Program Management – When should a project become a program?

Projects, on an individual basis, exist throughout any organization. They can be part of an overall product deliverable, an internal initiative, a process change effort or a tiger team working on R & D.

Whenever any project is instantiated, it has roughly the same constituent pieces: a project manager, a team, a set of stakeholders and most likely a project sponsor. The term ‘project’ is used rather liberally in all circles nowadays, including modern lexicon. We often here of neighbors or colleagues talk about their home ‘projects’, such as painting a room or redecorating a section of their house. Clearly, projects themselves have become a staple fixture within personal and professional arenas alike.

But this begs the question: when does it make sense to enact a program? What aspects of an overall organizational goal necessitate the need for a larger, broad-based program to be created and maintained? Under what circumstances is a program warranted and what precisely is the difference between running multiple, simultaneous projects and a single program?

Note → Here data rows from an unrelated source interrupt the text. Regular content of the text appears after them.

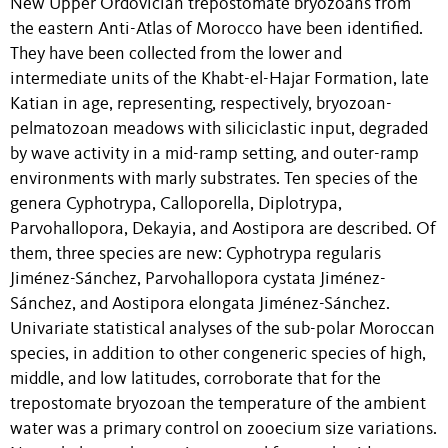
New Upper Ordovician trepostomate bryozoans from
the eastern Anti-Atlas of Morocco have been identified.
They have been collected from the lower and
intermediate units of the Khabt-el-Hajar Formation, late
Katian in age, representing, respectively, bryozoan-
pelmatozoan meadows with siliciclastic input, degraded
by wave activity in a mid-ramp setting, and outer-ramp
environments with marly substrates. Ten species of the
genera Cyphotrypa, Calloporella, Diplotrypa,
Parvohallopora, Dekayia, and Aostipora are described. Of
them, three species are new: Cyphotrypa regularis
Jiménez-Sánchez, Parvohallopora cystata Jiménez-
Sánchez, and Aostipora elongata Jiménez-Sánchez.
Univariate statistical analyses of the sub-polar Moroccan
species, in addition to other congeneric species of high,
middle, and low latitudes, corroborate that for the
trepostomate bryozoan the temperature of the ambient
water was a primary control on zooecium size variations.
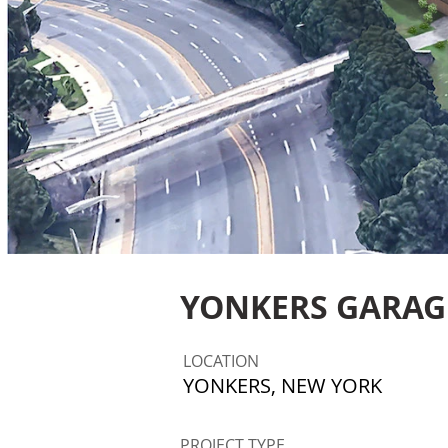
YONKERS GARAG
LOCATION
YONKERS, NEW YORK
PROJECT TYPE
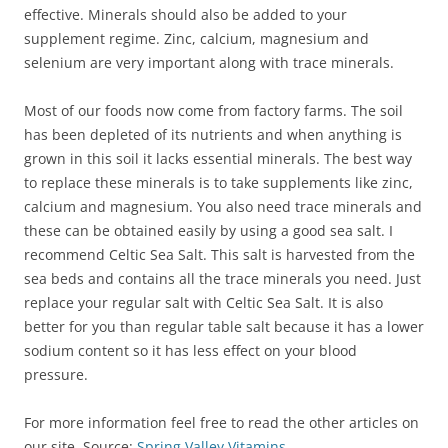
effective. Minerals should also be added to your
supplement regime. Zinc, calcium, magnesium and
selenium are very important along with trace minerals.
Most of our foods now come from factory farms. The soil
has been depleted of its nutrients and when anything is
grown in this soil it lacks essential minerals. The best way
to replace these minerals is to take supplements like zinc,
calcium and magnesium. You also need trace minerals and
these can be obtained easily by using a good sea salt. I
recommend Celtic Sea Salt. This salt is harvested from the
sea beds and contains all the trace minerals you need. Just
replace your regular salt with Celtic Sea Salt. It is also
better for you than regular table salt because it has a lower
sodium content so it has less effect on your blood
pressure.
For more information feel free to read the other articles on
our site. Source:
Spring Valley Vitamins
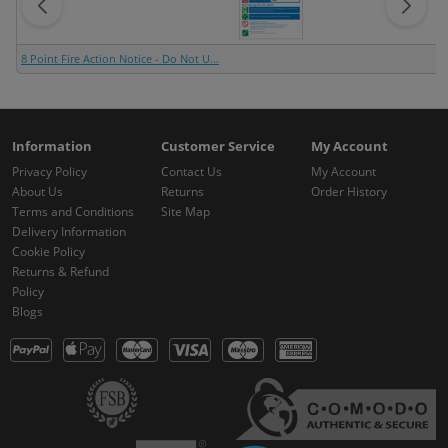
8 Point Fire Action Notice - Do Not U...
Information
Customer Service
My Account
Privacy Policy
Contact Us
My Account
About Us
Returns
Order History
Terms and Conditions
Site Map
Delivery Information
Cookie Policy
Returns & Refund
Policy
Blogs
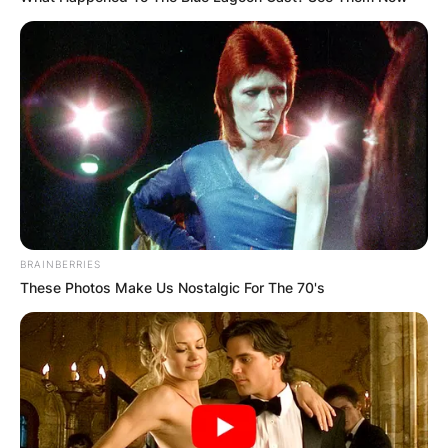
BRAINBERRIES
These Photos Make Us Nostalgic For The 70's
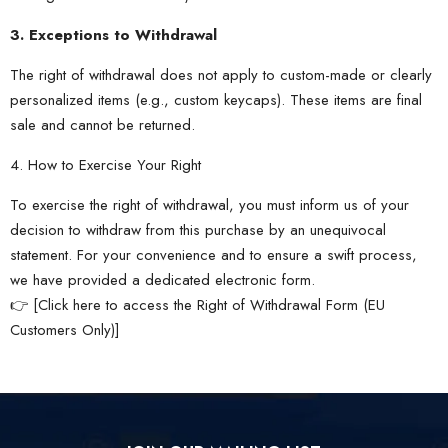
3. Exceptions to Withdrawal
The right of withdrawal does not apply to custom-made or clearly
personalized items (e.g., custom keycaps). These items are final
sale and cannot be returned.
4. How to Exercise Your Right
To exercise the right of withdrawal, you must inform us of your
decision to withdraw from this purchase by an unequivocal
statement. For your convenience and to ensure a swift process,
we have provided a dedicated electronic form.
👉 [
Click here to access the Right of Withdrawal Form (EU
Customers Only)
]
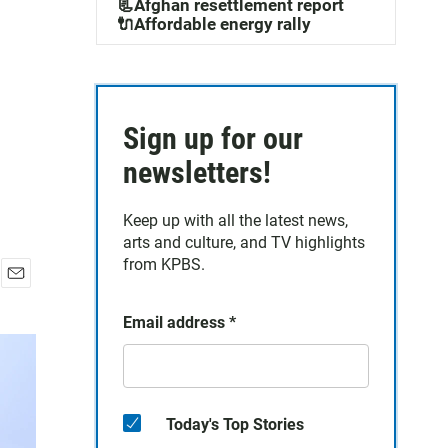
📃Afghan resettlement report
🔌Affordable energy rally
Sign up for our
newsletters!
Keep up with all the latest news,
arts and culture, and TV highlights
from KPBS.
E
m
Email address
*
a
i
l
Today's Top Stories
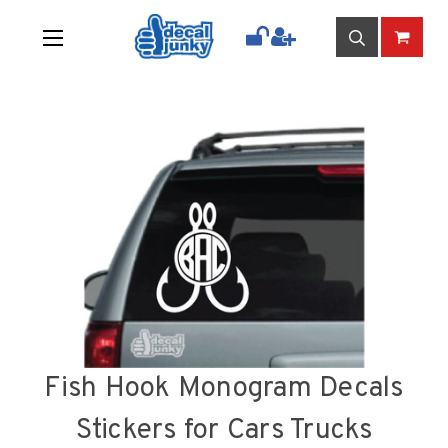
Fish Hook Monogram Decals
Stickers for Cars Trucks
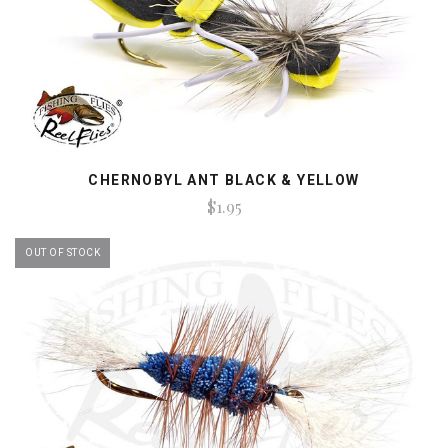
CHERNOBYL ANT BLACK & YELLOW
$1.95
OUT OF STOCK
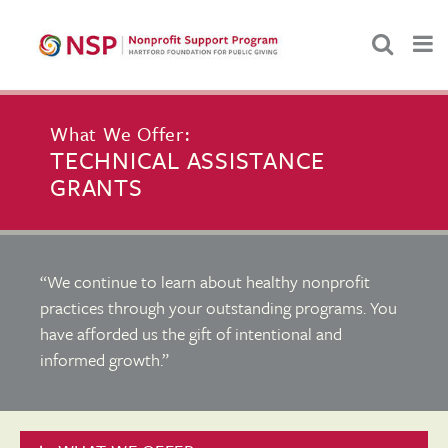
What We Offer:
TECHNICAL ASSISTANCE
GRANTS
“We continue to learn about healthy nonprofit
practices through your outstanding programs. You
have afforded us the gift of intentional and
informed growth.”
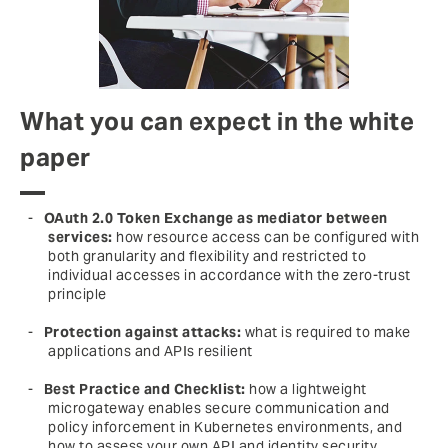
What you can expect in the white
paper
OAuth 2.0 Token Exchange as mediator between
services:
how resource access can be configured with
both granularity and flexibility and restricted to
individual accesses in accordance with the zero-trust
principle
Protection against attacks:
what is required to make
applications and APIs resilient
Best Practice and Checklist:
how a lightweight
microgateway enables secure communication and
policy inforcement in Kubernetes environments, and
how to assess your own API and identity security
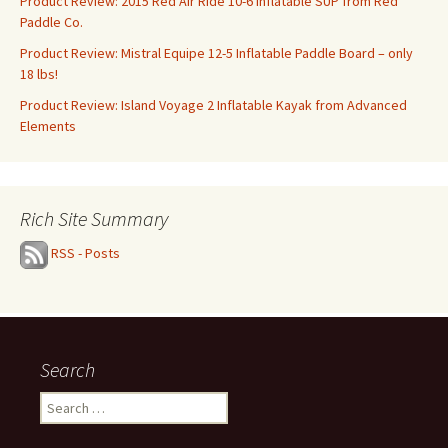
Product Review: 2015 Red Air Ride 10-6 Inflatable SUP from Red
Paddle Co.
Product Review: Mistral Equipe 12-5 Inflatable Paddle Board – only
18 lbs!
Product Review: Island Voyage 2 Inflatable Kayak from Advanced
Elements
Rich Site Summary
RSS - Posts
Search
Search
for:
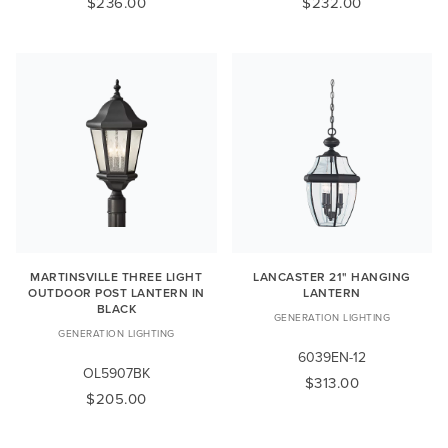
$236.00
$232.00
MARTINSVILLE THREE LIGHT
LANCASTER 21" HANGING
OUTDOOR POST LANTERN IN
LANTERN
BLACK
GENERATION LIGHTING
GENERATION LIGHTING
6039EN-12
OL5907BK
$313.00
$205.00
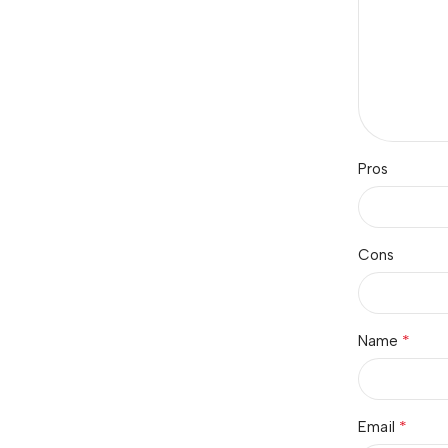
Pros
Cons
*
Name
*
Email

In most cases, one fundamental question needs to be asked when determining if a program is necessary: are the multiple projects being worked on inter-related in a tangible way and if so, do they have common milestones and inter-dependencies?

As a project manager, when managing several projects and trying to determine if a ‘program’ is needed, a good frame of reference is to consider real world examples and cases where programs were enacted by other organizations. For example, consider something like the Microsoft XBox360 console.

The console itself, when completed, is a singular unit for purchase. Customers will buy the console as a whole (with potentially some additional peripherals) and take it home. But if one examines the console itself, how many individual pieces and components does it contain? As an exercise, we will itemize them:

  • Motherboard and CPU
  • Hard drive or memory card
  • Graphics Card
  • Ancillary access ports
  • Game controllers
  • Operating system
  • Ethernet capability

Now as many might surmise, it is likely not the case that all of these components are being worked on by the exact same people or even in the same location. It is also possible that some of these constituent components are ‘farmed out’ to third-party vendors. Or some aspect of those components is farmed out.

In any sense, what is clear is that in order to produce the end product, there are several pieces that need to be created and maintained and that all of these pieces are part of the whole. And being that the release cycle of the console necessitates the need for the pieces to be delivered in the same timeframe, this is an obvious example of the need for a program.

In a similar sense, as a project manager, the best way to determine whether a program is warranted or not in your particular case is to look at all the individual pieces and dependencies. Determine how they inter-relate and get a gauge of who is working on what and where. As a rule of thumb, as the complexity of the deliverable increases, the need for a program (or even multiple programs) goes up.

The choice to create a program will often become self-evident as the project manager begins to take ownership of various projects. Once a determination is made of the overall set of projects and how they inter-relate, a more informed decision can be made.